Hoe weten we dan of het gespeeld of gespeelt is? Wel, daarbij komt het fokschaapshit aan te pas. Het fokschaapshit is een manier om te weten wanneer je een t moet gebruiken bij de voltooide tijd.Wanneer de stam van het werkwoord eindigt op een van de medeklinkers uit het fokschaapshit, of op een van de twee medeklinkercombinaties die in het fokschaapshit zitten (sch, ch en sh, wat klinkt als [sj]) dan moet je een t toevoegen aan de stam in de voltooide tijd. Ik heb gedanst omdat de stam van dansen eindigt op een s. Die s zit in het fokschaapshit. Ik ben gecrasht, omdat de sh in het fokschaapshit zit. Ik heb gespeeld eindigt op een d en niet met een t omdat de laatste letter van de stam, een l, niet in het fokschaapshit zit.

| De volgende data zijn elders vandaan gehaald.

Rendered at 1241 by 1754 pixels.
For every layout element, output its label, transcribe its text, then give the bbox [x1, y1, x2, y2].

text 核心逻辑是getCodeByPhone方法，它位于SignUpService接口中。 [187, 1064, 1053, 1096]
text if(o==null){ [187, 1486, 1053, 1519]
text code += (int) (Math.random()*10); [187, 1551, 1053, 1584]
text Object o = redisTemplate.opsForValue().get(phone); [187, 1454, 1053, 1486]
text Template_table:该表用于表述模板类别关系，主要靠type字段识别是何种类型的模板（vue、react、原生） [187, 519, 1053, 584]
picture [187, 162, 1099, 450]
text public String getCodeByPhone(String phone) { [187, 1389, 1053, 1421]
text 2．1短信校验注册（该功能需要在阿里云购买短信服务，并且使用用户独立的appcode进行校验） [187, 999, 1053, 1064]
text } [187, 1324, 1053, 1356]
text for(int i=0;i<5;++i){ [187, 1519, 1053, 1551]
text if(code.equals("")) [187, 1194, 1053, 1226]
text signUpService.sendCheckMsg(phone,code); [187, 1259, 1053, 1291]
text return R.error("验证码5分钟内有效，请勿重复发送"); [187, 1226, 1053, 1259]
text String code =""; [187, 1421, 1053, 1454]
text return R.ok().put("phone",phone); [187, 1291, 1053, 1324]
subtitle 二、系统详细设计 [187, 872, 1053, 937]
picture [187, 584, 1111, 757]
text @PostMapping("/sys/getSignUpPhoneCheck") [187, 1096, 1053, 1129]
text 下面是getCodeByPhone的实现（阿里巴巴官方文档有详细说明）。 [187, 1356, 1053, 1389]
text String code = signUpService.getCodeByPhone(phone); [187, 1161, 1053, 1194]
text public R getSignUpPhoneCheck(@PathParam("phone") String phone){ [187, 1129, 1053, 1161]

Met de klinkers in het fokschaapshit mag geen rekening gehouden worden. Die zitten gewoon in het woord om, wel ja, er een woord van te maken. In de voltooide tijd komt er enkel een t achter de stam als de medeklinkerwaarop de stam eindigt in het fokschaapshit voorkomt. Daarom is het ik hebvoltooid en niet ik heb voltooit. Het is soms wel verwarrend, omdat zowel voltooid als voltooit bestaat. Maar dan gaan we weer naar de tegenwoordige tijd, waarbij de regel stam + -t geldt. Jij/Hij voltooit is een voorbeeld van de stam + t. Jij hebt voltooid is een voorbeeld van de voltooide tijdsregel: (ge-) stam + d of t. De laatste letter is een klinker die in het fokschaapshit voorkomt, maar zoals gezegd: het gaat hem enkel over de medeklinkers in het fokschaapshit. Zeker niet vergeten!

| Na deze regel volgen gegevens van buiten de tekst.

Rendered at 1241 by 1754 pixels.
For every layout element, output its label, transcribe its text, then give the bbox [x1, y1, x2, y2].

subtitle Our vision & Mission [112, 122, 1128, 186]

Andere fouten kunnen gemaakt worden als je niet weet wat de stam van het werkwoord is. Zoals al eerder gezegd moet je steeds weten wat de stam is. Een kopbreker is bijvoorbeeld het werkwoord krabben. Is het nu ik heb gekrabd of ik heb gekrabt? Vraag je dan af wat de stam is, of de infinitief zonder en. De laatste letter van de stam is een b, geen p. Daarom heb ik gekrabd en niet gekrabt. Omdat de b in krabben bij sommige vervoegingen klinkt als een [p] (ik krab klinkt als ik [krap]), denken sommigen dat de stam eindigt op een p. Neen! Spreek de infinitief uit, dan weet je dat de stam op een b eindigt.
Ik besef dat deze uitleg zeer kort is en er nog heel wat verwarring rond het fenomeen dt zal blijven. Hopelijk heeft deze uitleg al wat geholpen. Vragen mag je zeker stellen, ik beantwoord ze met plezier!